In a team that wants to attack and play dynamically, specific physical properties are important in every position. Again, profiling of players is key here. A good motor preparation is essential for every training and every position. Still, a fullback must have very different physical qualities than a winger and therefore be trained differently. And there is an individual program for each player to develop physically.
However, many players may not make their debut in the first team, even if they have the talent and predisposition to play at the highest level. Statistics show that half of all football injuries occur under the age of 15, when players grow fastest in adolescence and their organisms are most weakened. Injuries not only inhibit development, but also cause doubt to creep in. How do you approach injury prevention at the KGHM Zagłębie Academy?
Working with players around the age of 15 is very difficult. Some players are developing rapidly, what makes them physically strained. Others are almost past growing and can handle higher loads. But with late-maturing players you have to be patient and not judge too early. That is why it is not possible to predict who will become a professional footballer at this age.
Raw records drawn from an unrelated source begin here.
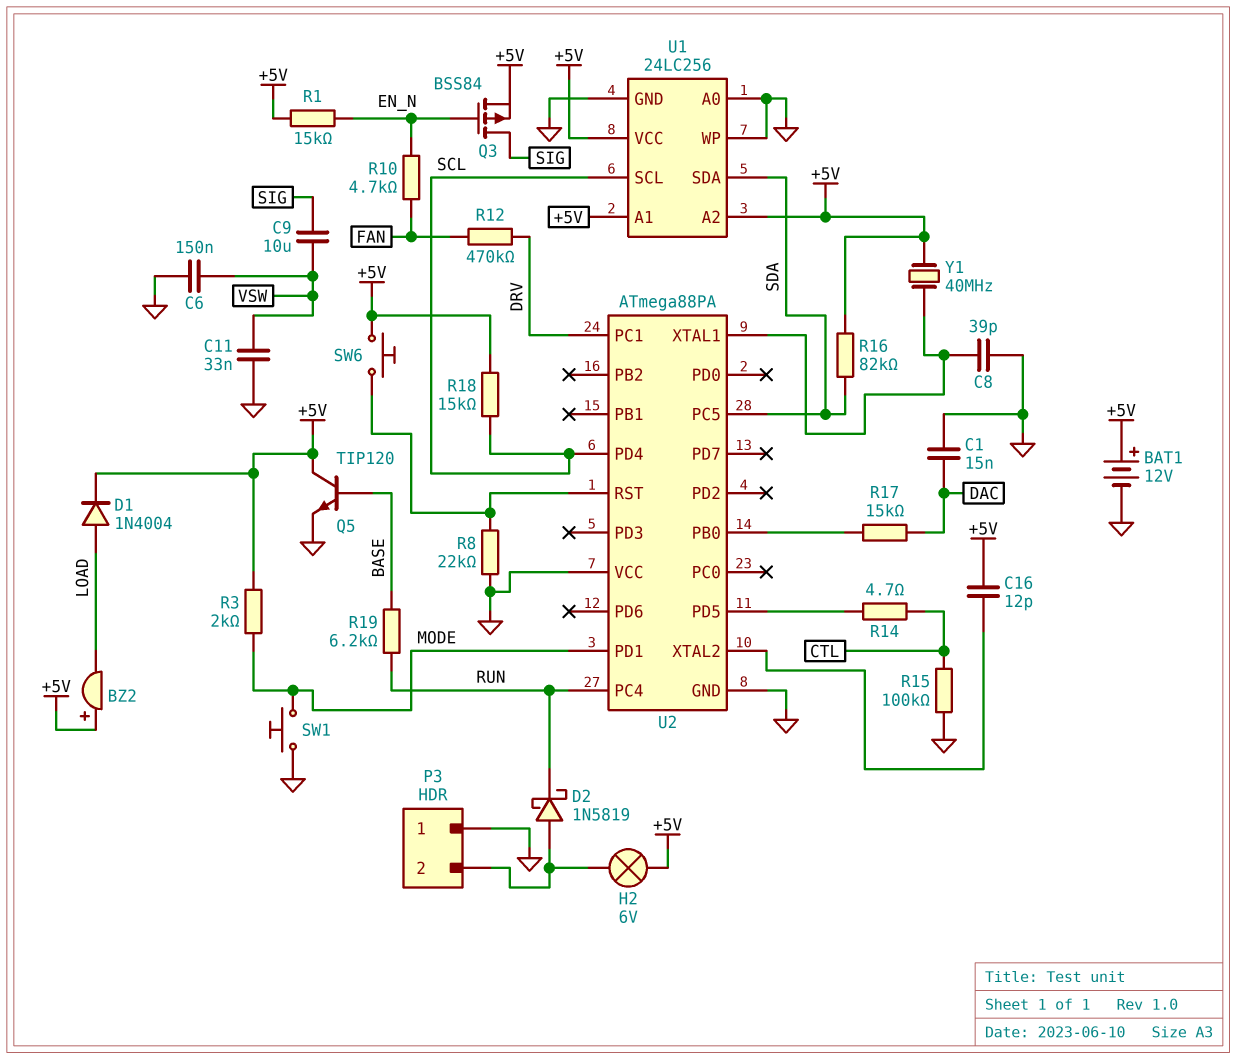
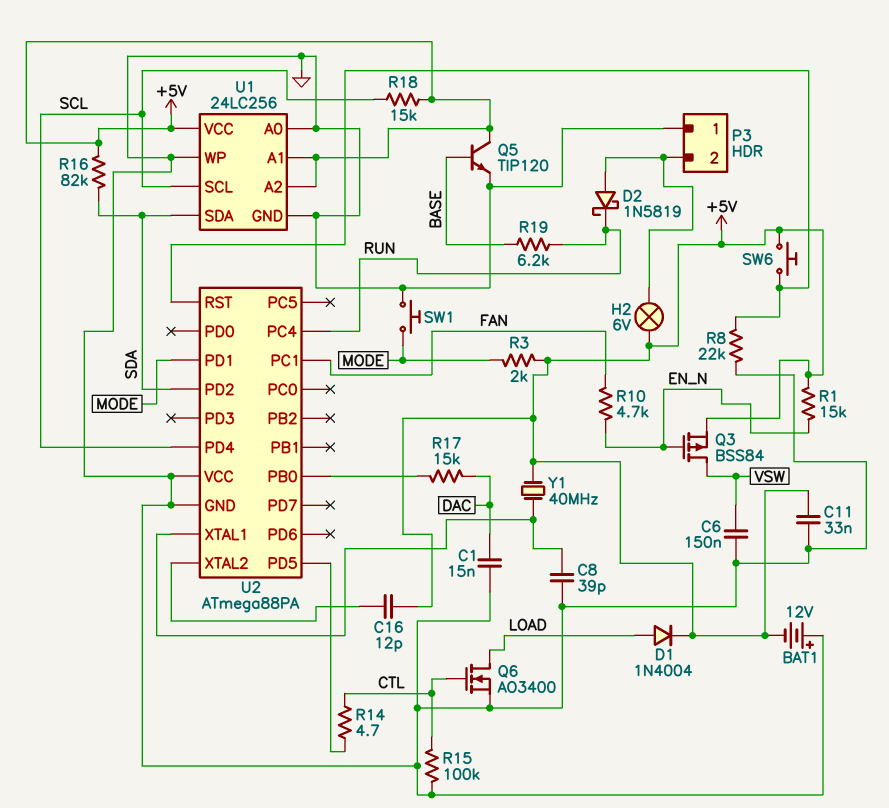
BAT1: 12V (plus +5V, minus GND) -> 12V (plus GND, minus +5V)
BZ2: buzzer (plus +5V, minus LOAD) -> none
C9: 10uF (SIG, VSW) -> none
C11: 33nF (GND, VSW) -> 33nF (+5V, GND)
Q3: PMOS BSS84 (G EN_N, D SIG, S +5V) -> PMOS BSS84 (G EN_N, D VSW, S +5V)
Q6: none -> NMOS AO3400 (G CTL, D LOAD, S GND)
R12: 470k (DRV, FAN) -> none
U2 pin PC1: DRV -> FAN
U2 pin PC5: SDA -> none
U2 pin PD2: none -> SDA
Here prevention starts with measuring players and collecting data. Then you have to prepare the right training program for each player. You have to look closely at the volume, intensity and the program itself, always taking into account the profile of the player, his experience and personal situation.
How important is sports analytics in this process?
Very important, as collecting and analyzing data can objectively assess the players on their basis. But that doesn’t mean the eye of the coach and his staff should no longer play any role. An experienced coach is able to properly assess situations based on experience. A good relationship between player and coach is therefore very important. This can provide a lot of information to make the right choices.
KGHM Zagłębie was the first Polish academy to start monitoring the training load of players using the Sonda Sports system. What do you think it brings to coaches and players?
Proper training consists of 4 phases: preparation, execution, analysis and evaluation. All of it on a tactical, technical and physical level. It is very important to look at the load, intensity, sprints and various other physical aspects, depending on the objective of the training. Good monitoring provides the coach, his staff and the player with the right information to make good choices for the development of the team and players individually. Under the condition that the data are properly analyzed and interpreted. Therefore, specialists in this area are very important.
Do Dutch academies use similar technologies?
The innovations in the field of testing, measuring, analyzing and interpreting data are advancing rapidly. Broadly speaking, such types of solutions have been in football over the past 10 years, and it was the same in the Netherlands. The tools themselves are not everything. What is important is how they contribute to the development of the team and players? That is why specialists who can support the head coach with the right conclusions and advice are important.
We hear from the coaches that Sonda also helps to develop the mental sphere, because these small devices change the attitude towards training a lot. Monitored players pay more attention to work and teach a professional approach. Do you have similar feelings?
The best athletes are characterized by strong internal motivation and desire to improve. No wonder that they are interested in the data from training sessions and matches, as it is a challenge for them to constantly improve. I see such an attitude both in Zagłębie Lubin and earlier among the Dutch players.